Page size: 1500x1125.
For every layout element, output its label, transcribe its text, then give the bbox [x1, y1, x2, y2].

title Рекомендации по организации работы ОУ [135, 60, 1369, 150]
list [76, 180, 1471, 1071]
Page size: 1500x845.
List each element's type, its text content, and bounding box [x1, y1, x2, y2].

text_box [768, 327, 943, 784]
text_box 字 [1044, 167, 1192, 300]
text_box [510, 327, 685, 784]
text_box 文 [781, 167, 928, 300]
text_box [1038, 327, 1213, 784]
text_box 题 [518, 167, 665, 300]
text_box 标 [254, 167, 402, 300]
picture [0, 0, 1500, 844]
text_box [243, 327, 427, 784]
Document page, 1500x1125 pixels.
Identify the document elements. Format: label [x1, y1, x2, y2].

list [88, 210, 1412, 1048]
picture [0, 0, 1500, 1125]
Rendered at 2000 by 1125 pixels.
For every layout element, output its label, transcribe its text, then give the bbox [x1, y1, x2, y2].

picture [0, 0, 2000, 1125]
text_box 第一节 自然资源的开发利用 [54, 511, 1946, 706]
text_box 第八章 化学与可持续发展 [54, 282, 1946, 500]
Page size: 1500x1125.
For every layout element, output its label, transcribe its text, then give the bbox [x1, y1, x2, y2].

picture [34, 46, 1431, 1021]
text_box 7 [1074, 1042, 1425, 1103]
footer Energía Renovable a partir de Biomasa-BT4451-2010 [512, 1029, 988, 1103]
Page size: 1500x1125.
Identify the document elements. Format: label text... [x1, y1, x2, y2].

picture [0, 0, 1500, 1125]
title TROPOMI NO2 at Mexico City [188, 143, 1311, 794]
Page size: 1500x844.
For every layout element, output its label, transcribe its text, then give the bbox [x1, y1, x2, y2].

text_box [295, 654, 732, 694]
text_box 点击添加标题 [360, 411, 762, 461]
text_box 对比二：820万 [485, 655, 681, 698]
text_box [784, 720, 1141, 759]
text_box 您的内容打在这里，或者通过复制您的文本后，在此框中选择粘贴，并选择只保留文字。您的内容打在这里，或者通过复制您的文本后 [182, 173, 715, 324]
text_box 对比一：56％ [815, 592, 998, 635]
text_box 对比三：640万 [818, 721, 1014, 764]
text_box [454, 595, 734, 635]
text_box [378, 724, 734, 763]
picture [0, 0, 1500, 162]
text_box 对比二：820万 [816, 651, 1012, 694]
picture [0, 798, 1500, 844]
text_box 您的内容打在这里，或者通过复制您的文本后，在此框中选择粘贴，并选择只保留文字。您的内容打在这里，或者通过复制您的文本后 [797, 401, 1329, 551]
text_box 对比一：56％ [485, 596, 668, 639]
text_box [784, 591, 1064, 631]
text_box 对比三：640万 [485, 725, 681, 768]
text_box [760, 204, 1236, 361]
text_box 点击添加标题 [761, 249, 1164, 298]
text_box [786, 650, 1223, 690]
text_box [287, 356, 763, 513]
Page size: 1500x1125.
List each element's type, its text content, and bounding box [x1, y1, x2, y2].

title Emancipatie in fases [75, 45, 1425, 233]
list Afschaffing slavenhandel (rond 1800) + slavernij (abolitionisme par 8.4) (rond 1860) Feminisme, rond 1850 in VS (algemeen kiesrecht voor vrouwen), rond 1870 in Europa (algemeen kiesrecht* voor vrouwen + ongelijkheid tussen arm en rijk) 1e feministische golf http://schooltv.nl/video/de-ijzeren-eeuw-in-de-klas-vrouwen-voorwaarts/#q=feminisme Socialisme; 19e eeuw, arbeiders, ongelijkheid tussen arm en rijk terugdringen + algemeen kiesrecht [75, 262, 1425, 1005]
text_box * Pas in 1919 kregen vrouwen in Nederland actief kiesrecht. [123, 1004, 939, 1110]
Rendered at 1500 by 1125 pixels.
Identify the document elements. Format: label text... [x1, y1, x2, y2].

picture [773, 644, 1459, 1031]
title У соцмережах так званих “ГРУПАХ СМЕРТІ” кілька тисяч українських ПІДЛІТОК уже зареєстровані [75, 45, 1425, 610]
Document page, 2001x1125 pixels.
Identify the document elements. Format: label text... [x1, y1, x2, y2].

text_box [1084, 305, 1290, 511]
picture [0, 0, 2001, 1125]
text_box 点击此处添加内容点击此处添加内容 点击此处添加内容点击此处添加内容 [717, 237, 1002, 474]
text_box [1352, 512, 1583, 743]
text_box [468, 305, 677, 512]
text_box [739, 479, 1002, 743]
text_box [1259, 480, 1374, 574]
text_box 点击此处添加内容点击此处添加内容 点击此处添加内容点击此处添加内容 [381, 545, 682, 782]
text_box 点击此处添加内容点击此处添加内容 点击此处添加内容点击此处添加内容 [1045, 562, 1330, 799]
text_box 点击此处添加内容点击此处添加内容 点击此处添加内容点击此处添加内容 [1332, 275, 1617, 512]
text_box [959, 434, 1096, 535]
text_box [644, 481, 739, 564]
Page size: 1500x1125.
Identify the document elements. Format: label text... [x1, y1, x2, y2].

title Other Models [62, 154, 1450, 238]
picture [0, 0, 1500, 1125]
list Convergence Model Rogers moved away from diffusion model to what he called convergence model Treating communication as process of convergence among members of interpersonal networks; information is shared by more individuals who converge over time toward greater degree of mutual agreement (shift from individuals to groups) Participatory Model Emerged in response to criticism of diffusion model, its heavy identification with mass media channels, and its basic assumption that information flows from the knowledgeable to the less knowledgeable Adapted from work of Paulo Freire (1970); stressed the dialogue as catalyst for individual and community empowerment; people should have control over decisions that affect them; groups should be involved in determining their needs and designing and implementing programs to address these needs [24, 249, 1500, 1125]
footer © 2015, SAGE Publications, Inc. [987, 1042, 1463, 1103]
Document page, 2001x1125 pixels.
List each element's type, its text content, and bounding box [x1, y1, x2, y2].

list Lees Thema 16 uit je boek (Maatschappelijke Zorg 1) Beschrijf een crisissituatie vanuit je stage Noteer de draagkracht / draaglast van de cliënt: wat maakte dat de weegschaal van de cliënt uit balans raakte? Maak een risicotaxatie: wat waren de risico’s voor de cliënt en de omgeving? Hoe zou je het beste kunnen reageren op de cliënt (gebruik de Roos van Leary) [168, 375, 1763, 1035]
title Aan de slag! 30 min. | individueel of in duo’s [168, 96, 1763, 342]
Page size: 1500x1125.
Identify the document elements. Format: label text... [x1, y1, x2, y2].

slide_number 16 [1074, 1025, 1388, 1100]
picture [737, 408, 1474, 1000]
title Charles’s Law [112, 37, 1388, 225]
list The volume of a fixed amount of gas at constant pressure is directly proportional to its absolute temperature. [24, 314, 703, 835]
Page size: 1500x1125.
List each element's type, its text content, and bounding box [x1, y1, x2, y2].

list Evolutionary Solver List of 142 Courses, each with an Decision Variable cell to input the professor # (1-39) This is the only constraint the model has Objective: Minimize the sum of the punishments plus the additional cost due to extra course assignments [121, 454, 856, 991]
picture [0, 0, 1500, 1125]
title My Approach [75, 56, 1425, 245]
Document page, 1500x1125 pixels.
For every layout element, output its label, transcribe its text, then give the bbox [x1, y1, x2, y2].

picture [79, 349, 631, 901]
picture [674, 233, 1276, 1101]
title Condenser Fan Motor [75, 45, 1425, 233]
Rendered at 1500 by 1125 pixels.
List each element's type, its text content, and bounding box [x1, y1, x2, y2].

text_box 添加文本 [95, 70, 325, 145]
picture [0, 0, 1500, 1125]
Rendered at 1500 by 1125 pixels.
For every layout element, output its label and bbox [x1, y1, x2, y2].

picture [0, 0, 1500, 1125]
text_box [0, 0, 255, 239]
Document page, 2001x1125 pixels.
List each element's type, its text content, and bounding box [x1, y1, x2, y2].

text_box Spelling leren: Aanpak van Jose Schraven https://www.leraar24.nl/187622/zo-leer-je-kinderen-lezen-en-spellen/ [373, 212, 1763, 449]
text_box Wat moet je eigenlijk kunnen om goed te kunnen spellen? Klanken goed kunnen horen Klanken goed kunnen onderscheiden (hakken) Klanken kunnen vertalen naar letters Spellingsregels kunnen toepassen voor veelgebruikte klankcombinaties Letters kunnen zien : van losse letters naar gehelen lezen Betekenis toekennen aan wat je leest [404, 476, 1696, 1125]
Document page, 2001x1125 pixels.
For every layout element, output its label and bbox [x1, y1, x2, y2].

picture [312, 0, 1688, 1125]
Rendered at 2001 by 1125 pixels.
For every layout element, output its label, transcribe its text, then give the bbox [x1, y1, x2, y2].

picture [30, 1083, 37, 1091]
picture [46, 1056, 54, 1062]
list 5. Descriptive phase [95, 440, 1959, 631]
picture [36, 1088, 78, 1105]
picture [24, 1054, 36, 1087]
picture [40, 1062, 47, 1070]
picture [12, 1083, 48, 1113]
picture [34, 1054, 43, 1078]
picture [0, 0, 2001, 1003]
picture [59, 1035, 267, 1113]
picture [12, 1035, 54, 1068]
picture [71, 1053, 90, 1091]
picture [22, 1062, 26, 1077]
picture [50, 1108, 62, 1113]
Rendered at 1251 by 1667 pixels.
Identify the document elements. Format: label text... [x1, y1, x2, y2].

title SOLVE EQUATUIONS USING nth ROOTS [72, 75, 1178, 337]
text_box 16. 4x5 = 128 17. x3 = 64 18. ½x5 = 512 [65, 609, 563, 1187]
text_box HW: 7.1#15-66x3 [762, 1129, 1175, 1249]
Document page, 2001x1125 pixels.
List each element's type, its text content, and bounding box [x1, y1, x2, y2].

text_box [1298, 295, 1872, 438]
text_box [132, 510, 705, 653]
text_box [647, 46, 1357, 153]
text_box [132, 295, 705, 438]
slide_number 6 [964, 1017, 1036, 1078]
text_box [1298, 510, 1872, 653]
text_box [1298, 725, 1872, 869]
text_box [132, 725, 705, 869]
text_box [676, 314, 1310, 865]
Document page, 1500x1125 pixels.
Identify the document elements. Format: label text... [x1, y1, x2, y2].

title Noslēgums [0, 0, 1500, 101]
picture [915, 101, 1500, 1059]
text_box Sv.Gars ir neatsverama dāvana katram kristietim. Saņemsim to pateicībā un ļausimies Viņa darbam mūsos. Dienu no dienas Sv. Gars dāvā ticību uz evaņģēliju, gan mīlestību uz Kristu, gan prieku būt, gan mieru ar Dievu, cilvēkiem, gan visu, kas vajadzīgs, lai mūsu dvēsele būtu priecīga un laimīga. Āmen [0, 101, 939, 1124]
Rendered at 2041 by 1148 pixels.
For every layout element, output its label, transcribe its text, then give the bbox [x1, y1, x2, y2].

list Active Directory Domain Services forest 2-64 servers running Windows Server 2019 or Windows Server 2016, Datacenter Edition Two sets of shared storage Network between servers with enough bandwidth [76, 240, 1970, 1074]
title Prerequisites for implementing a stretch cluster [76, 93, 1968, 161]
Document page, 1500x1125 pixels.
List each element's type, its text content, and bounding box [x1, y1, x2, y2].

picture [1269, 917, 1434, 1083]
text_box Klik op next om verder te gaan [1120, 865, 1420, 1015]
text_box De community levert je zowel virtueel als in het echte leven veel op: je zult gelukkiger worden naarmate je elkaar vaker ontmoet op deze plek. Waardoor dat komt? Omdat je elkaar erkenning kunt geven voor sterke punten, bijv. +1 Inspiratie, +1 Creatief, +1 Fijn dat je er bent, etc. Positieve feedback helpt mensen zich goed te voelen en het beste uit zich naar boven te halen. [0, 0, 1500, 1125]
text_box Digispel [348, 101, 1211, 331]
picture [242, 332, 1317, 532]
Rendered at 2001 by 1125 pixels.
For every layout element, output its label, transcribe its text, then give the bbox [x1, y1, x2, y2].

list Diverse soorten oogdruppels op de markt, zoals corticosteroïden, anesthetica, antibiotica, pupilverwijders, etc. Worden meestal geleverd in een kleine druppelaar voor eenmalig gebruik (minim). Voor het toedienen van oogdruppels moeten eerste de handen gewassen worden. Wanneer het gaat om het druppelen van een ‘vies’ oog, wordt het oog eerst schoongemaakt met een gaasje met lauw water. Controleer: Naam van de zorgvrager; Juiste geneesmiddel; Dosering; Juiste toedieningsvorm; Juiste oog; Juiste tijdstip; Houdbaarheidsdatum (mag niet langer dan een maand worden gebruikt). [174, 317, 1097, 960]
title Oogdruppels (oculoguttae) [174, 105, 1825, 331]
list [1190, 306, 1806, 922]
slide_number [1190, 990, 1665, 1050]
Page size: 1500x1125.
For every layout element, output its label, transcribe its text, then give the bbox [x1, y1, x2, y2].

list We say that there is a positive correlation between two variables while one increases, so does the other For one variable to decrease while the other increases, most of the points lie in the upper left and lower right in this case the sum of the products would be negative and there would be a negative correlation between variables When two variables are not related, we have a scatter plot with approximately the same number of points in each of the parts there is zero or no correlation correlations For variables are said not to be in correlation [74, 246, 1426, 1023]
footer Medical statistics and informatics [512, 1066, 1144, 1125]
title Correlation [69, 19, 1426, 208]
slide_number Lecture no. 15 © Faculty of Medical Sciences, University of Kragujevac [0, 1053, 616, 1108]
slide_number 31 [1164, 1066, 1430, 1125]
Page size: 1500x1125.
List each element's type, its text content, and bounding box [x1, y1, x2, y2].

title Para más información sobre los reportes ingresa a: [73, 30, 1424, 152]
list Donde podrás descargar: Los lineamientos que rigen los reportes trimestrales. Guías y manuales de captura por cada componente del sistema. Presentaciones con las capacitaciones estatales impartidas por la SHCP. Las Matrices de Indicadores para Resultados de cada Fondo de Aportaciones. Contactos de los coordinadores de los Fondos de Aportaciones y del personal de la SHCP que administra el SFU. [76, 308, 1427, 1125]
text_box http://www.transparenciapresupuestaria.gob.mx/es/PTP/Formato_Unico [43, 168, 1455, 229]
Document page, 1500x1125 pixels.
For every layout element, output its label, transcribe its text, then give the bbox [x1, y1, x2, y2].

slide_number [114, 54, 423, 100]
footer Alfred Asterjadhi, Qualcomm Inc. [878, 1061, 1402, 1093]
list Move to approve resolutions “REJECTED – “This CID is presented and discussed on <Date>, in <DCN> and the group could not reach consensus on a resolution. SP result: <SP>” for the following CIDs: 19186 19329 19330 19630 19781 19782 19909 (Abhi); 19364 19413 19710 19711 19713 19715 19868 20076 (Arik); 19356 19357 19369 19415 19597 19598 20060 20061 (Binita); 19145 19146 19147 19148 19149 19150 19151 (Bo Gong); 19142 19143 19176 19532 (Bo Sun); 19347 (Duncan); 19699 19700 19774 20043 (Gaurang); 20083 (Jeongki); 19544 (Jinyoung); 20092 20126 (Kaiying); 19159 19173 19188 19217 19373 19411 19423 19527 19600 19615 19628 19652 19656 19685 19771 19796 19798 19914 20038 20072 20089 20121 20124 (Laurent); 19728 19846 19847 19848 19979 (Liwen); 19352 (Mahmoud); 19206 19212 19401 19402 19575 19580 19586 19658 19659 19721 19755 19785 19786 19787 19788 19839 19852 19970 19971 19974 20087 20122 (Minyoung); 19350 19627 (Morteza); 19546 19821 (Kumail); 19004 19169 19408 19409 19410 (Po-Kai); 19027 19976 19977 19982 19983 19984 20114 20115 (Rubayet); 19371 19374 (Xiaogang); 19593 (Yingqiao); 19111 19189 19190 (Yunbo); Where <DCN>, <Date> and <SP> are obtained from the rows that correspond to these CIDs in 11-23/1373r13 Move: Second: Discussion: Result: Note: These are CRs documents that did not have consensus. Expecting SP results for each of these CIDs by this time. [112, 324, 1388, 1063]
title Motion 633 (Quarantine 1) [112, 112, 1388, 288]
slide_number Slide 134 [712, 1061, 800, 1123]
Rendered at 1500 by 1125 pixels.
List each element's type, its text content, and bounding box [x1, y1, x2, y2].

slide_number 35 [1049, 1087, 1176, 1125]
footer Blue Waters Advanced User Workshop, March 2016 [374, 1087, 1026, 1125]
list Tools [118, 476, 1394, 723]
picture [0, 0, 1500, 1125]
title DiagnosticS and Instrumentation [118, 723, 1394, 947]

WORK REQUEST: When copying the data above, please keep exactly the lines from its first line through the line with "Rendered at 2000 by 1125 pixels.", both ends included, and drop the rest.

TASK OUTPUT:
Page size: 1500x1125.
For every layout element, output its label, transcribe its text, then give the bbox [x1, y1, x2, y2].

title Рекомендации по организации работы ОУ [135, 60, 1369, 150]
list [76, 180, 1471, 1071]
Page size: 1500x845.
List each element's type, its text content, and bounding box [x1, y1, x2, y2].

text_box [768, 327, 943, 784]
text_box 字 [1044, 167, 1192, 300]
text_box [510, 327, 685, 784]
text_box 文 [781, 167, 928, 300]
text_box [1038, 327, 1213, 784]
text_box 题 [518, 167, 665, 300]
text_box 标 [254, 167, 402, 300]
picture [0, 0, 1500, 844]
text_box [243, 327, 427, 784]
Document page, 1500x1125 pixels.
Identify the document elements. Format: label [x1, y1, x2, y2].

list [88, 210, 1412, 1048]
picture [0, 0, 1500, 1125]
Rendered at 2000 by 1125 pixels.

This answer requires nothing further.